Although it is a common view that light paper planes go farther than heavy ones, this is considered to be untrue by Blackburn. Blackburn's record-breaking 20-year-old paper plane was based on his belief that the best planes had short wings and are "heavy" at the point of the launch phase in which the thrower throws the paper plane into the air, and at the same time longer wings and a "lighter" weight would allow the paper plane to have better flight times but this cannot be thrown hard with much pressure into the air as a "heavy" weighted launch phase. According to Blackburn, "For maximum height and for a good transition to gliding flight, the throw must be within 10 degrees of vertical" — which shows that a speed of at least 60 miles per hour (97 kilometres per hour) is the amount needed to throw the paper plane successfully.
After the folding there are still gaps between different layers of folded paper (tearoff edge). These and the kinks transversal to the airflow may have a detrimental effect on aerodynamics, especially on the upper side of the wing. In some models the surfaces are not aligned to the direction of flow acting as airbrakes. Typically the center of mass is at 1/81 and the center of area is at 1/2 of the plane lengths. Two methods exist to shift the center of mass to the front. One rolls up the leading edge which then stays unswept. The other uses a swept wing or axial folding to produce something like a fuselage extending out of leading edge of the wing.

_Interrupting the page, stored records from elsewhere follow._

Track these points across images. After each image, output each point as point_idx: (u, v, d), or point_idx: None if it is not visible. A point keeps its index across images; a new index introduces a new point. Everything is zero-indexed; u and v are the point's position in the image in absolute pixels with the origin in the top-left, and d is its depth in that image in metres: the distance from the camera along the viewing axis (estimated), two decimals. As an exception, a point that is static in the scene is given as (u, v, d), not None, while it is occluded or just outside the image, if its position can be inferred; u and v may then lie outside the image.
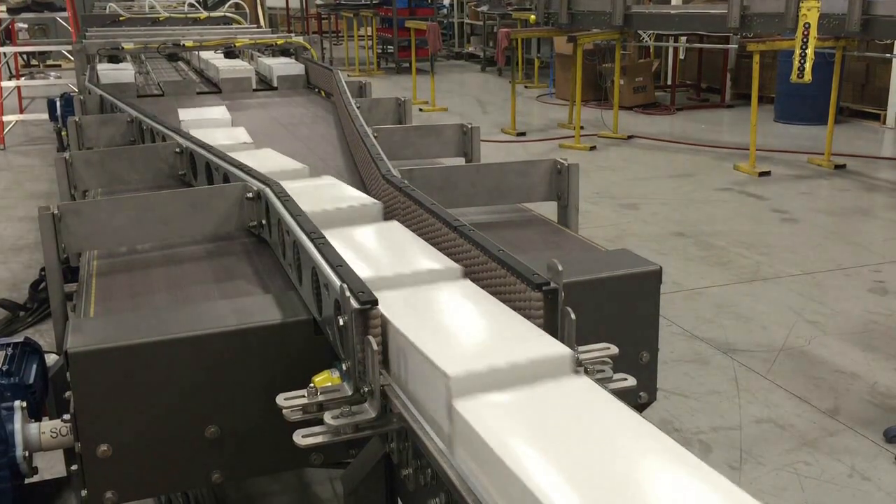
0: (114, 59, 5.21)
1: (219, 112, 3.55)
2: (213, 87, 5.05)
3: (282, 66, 5.00)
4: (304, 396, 1.40)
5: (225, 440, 1.66)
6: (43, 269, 3.64)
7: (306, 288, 1.73)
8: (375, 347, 1.34)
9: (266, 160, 2.52)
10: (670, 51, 12.49)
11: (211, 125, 3.25)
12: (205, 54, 5.65)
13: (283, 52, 5.62)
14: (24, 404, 1.69)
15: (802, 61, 6.30)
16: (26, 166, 8.36)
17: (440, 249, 1.83)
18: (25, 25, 12.88)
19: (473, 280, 1.72)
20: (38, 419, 1.73)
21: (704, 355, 3.98)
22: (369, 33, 16.64)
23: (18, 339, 1.95)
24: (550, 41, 12.85)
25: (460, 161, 3.05)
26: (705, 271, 5.13)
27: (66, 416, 1.62)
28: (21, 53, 12.33)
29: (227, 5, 9.19)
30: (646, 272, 1.91)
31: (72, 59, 6.20)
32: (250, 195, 2.22)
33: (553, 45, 12.51)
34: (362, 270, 1.55)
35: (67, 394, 1.59)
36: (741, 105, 11.03)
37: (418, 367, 1.29)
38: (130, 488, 1.62)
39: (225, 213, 2.23)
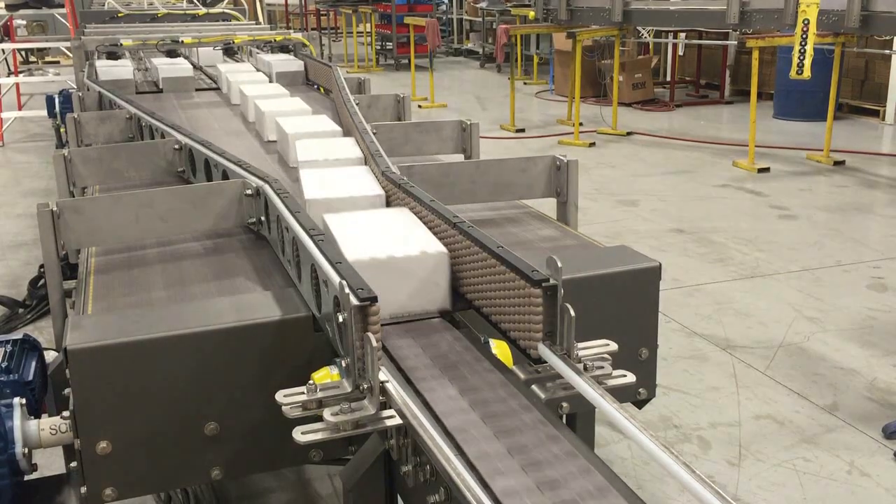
0: (112, 55, 5.20)
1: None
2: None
3: (281, 63, 4.99)
4: (303, 393, 1.40)
5: (224, 437, 1.66)
6: (42, 266, 3.63)
7: (306, 284, 1.73)
8: (375, 344, 1.34)
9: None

It is possible to create freestyle versions of paper aircraft, which often exhibit an unusual flight path compared to more traditional paper darts, jets and gliders. Another propulsion technique, creating high launch velocities, involves the use of elastic bands for "catapults". Walkalong gliding involves the continuous propulsion of paper airplane designs (such as the tumblewing, follow foil and paper airplane surfer) by soaring flight on the edge of a sheet of cardboard.
There may one day be a paper plane launched from space. A prototype passed a durability test in a wind tunnel in March 2008, and Japan's space agency JAXA considered a launch from the International Space Station. However, the plane developers, Takuo Toda (see World Records above) and fellow enthusiast Shinji Suzuki, an aeronautical engineer and professor at Tokyo University, postponed the attempt after acknowledging it would be all but impossible to track them during the planes' week-long journey to Earth, assuming any of them survived the searing descent. The developers were hoping that China or Russia will back further efforts on the project. In February 2011, 200 planes were launched from a net underneath a weather balloon twenty-three miles above Germany. The planes were designed to maintain stable flight even in gusts up to 100 mph. The planes were equipped with memory chips from which data can be uploaded. The planes were found in other places in Europe, North America and even Australia.